Berlusconi’s brother Paolo also gained from selling decoders through one of his companies, although maintaining a relatively low market share, at around 5%.

Even if other Italian TV stations benefited from the subsidy scheme, namely Rai, La 7 and Fastweb, Mediaset’s gain has reportedly been the largest by far. In fact, only Mediaset appealed the Commission decision.

In June 2010, the EU Court rejected Mediaset’s appeal and yesterday’s ruling definitively concludes the procedure at EU level.

However, the exact amount that Mediaset will have to reimburse is to be set by the Italian authorities, which should calculate the advantage brought to each terrestrial TV station in Italy. Interest will also have to be paid.

Tycoons battle

The ruling comes as Berlusconi’s Mediaset had just been forced to pay a heavy fine for a corruption case dating back to the early 90s.

Just a week ago, Mediaset paid €560 million of damages to CIR, a media holding which controls the leftist newspaper La Repubblica and the magazine L’Espresso, among others. CIR’s head is Carlo De Benedetti, a key player in the Italian media landscape.

The payment of the fine concluded a two decade-long trial for which a close Berlusconi aid, Cesare Previti, has been condemned to a 11-year prison sentence for having corrupted a judge who favoured Berlusconi’s Mediaset in the purchase of a top Italian publishing company, Mondadori. Berlusconi avoided the trial thanks to the statute of limitations, owing to the fact that too much time had passed between the events and the beginning of the trial.
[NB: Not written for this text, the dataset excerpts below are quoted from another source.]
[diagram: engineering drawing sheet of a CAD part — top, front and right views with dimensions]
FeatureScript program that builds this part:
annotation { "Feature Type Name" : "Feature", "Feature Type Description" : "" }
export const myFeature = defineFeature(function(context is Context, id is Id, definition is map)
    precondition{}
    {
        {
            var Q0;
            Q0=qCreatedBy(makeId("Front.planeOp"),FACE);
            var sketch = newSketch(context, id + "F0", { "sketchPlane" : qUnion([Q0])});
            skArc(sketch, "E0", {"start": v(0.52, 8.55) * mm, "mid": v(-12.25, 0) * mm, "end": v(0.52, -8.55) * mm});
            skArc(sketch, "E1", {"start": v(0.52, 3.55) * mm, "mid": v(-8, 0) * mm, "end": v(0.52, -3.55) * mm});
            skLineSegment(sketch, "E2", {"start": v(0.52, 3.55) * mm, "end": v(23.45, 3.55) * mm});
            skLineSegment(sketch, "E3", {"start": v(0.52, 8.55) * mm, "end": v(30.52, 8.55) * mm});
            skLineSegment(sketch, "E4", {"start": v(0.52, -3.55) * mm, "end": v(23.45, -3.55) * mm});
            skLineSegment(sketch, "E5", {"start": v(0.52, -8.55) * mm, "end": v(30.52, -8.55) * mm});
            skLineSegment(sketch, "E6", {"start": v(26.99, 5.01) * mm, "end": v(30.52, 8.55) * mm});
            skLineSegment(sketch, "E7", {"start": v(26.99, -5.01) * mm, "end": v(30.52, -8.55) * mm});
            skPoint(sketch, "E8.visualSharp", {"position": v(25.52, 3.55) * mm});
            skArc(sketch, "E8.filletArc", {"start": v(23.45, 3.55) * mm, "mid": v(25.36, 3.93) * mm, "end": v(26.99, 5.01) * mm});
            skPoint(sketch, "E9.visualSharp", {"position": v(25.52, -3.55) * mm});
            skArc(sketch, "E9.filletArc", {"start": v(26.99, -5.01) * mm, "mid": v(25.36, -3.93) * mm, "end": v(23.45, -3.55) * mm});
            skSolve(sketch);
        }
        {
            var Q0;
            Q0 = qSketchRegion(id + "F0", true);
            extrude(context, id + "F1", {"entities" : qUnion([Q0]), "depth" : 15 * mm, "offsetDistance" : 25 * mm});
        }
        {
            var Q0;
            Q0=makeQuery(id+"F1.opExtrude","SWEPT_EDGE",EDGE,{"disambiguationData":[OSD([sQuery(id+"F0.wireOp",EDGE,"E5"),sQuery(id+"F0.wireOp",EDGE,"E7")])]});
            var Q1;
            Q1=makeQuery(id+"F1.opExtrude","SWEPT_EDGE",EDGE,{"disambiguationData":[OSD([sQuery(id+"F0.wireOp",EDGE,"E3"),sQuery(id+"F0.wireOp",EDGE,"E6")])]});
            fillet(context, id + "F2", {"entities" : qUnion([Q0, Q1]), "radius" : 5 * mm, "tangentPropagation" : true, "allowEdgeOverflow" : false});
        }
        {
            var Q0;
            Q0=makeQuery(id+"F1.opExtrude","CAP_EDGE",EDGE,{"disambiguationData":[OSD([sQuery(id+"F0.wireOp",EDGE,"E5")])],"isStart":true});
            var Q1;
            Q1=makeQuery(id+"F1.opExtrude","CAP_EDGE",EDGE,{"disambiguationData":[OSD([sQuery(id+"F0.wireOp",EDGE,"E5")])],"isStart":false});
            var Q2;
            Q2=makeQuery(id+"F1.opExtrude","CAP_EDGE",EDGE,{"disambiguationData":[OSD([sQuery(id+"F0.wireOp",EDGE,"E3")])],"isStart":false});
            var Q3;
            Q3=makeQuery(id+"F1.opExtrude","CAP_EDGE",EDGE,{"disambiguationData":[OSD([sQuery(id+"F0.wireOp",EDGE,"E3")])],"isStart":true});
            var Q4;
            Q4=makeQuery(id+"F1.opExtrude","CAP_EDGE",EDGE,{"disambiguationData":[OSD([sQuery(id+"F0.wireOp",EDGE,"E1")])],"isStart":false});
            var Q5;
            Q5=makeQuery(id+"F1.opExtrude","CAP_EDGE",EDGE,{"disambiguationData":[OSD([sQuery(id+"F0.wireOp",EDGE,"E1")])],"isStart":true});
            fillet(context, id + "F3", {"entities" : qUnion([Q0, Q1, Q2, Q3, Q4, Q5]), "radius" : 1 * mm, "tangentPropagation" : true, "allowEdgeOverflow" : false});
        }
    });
Meanwhile, Mediaset is fighting another battle against the tycoon of tycoons, Rupert Murdoch, who is trying to take advantage of the developments to access the terrestrial TV market in Italy, from which he has so far been excluded.

A competition procedure is currently ongoing to sell the freed radio frequencies, with the Commission keeping an eye to the operation, which has exacerbated many suspicions of wrongdoings.